|Madgula, Vamsi -|
|Avula, Bharathi -|
|Pawar, Rahul -|
|Shukla, Yatin -|
|Khan, Ikhlas -|
|Walker, Larry -|
|Khan, Shabana -|
Submitted to: Planta Medica
Publication Type: Peer Reviewed Journal
Publication Acceptance Date: June 11, 2009
Publication Date: January 25, 2010
Citation: Madgula, V.L., Avula, B., Pawar, R.S., Shukla, Y.J., Khan, I.A., Walker, L.A., Khan, S.I. 2010. Characterization of in Vitro Pharmacokinetic Properties of Hoodigogenin A from Hoodia gordonii. Planta Medica. 76:62-69. Interpretive Summary: The manuscript describes about the pharmacological properties of hoodigogenin A isolated from Hoodia gordonii . Hoodia gordonii extract is an dietary supplement which is used extensively as a weight loss product.

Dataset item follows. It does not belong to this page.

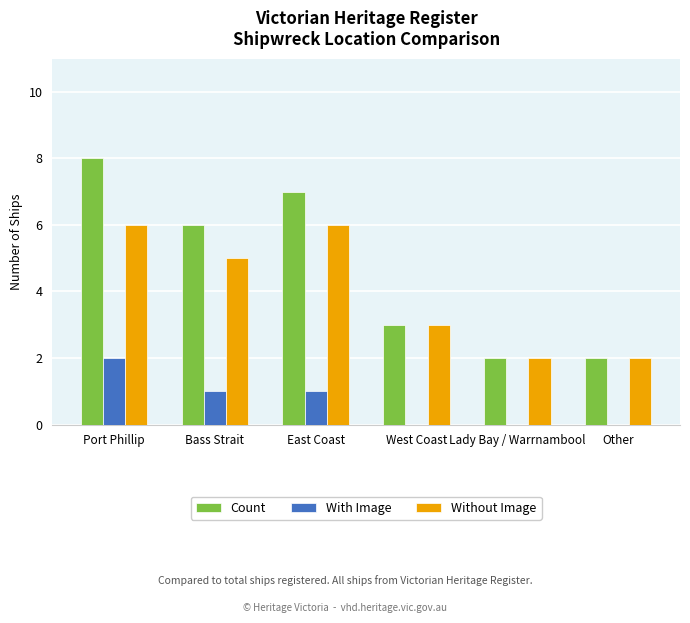

What is the sum of all Count values?

28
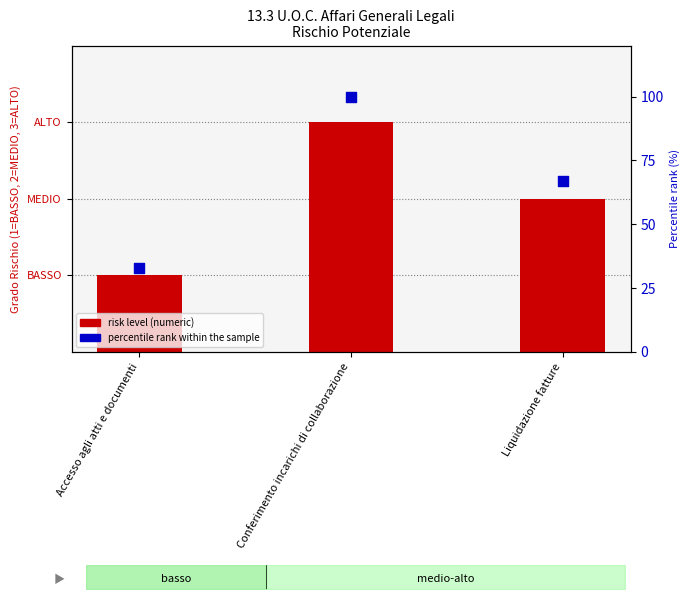

Is the value of percentile rank within the sample at Accesso agli atti e documenti greater than the value of risk level (numeric) at Liquidazione fatture?

Yes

Technical Abstract: This study was aimed to determine ADME properties of Hoodigogenin A, which is aglycone of oxypregnane steroidal glycoside P57AS3 (P57) isolated from Hoodia gordonii. A series of in vitro assays were used to predict its gastric, intestinal and metabolic stability, intestinal and blood brain barrier (BBB) transport, protein binding and interaction with major drug metabolising enzymes. In the simulated gastric fluid (SGF), hoodigogenin A was found to be stable (2% degradation in 60 minutes) where as P57 glycoside was highly unstable in SGF (45% degradation in 30 minutes). P57 was degraded to an extent of 8% in presence of simulated intestinal fluid (SIF) over a period of 180 minutes, while the corresponding aglycone (1%) was highly stable. Hoodigogenin A was efficiently transported by a simple passive diffusion across Caco-2 and MDR-MDCK monolayers with Papp values in the range of 32-33 x 10-6 cm/sec and 22 x 10-6 cm/sec respectively. The compound was metabolically unstable in HLM and S9 fractions with a T1/2 of less than 15 and 30 minutes and CL’int of 70.7 ± 8.1 mL.min-1.kg-1 and 120.4 ± 7.9 mL.min-1.kg-1 respectively. Aglycone was bound to the plasma proteins to an extent of 92%. The compound strongly inhibited CYP3A4 activity (IC50 3 µM) whereas activity of CYP 1A2, 2C9 and 2D6 were moderately affected. Inhibition of CYP3A4 by hoodigogenin A indicates possibility of drug-herb/botanical drug interactions when products containing H. gordonii are used simultaneously with other botanicals/herbs or drugs.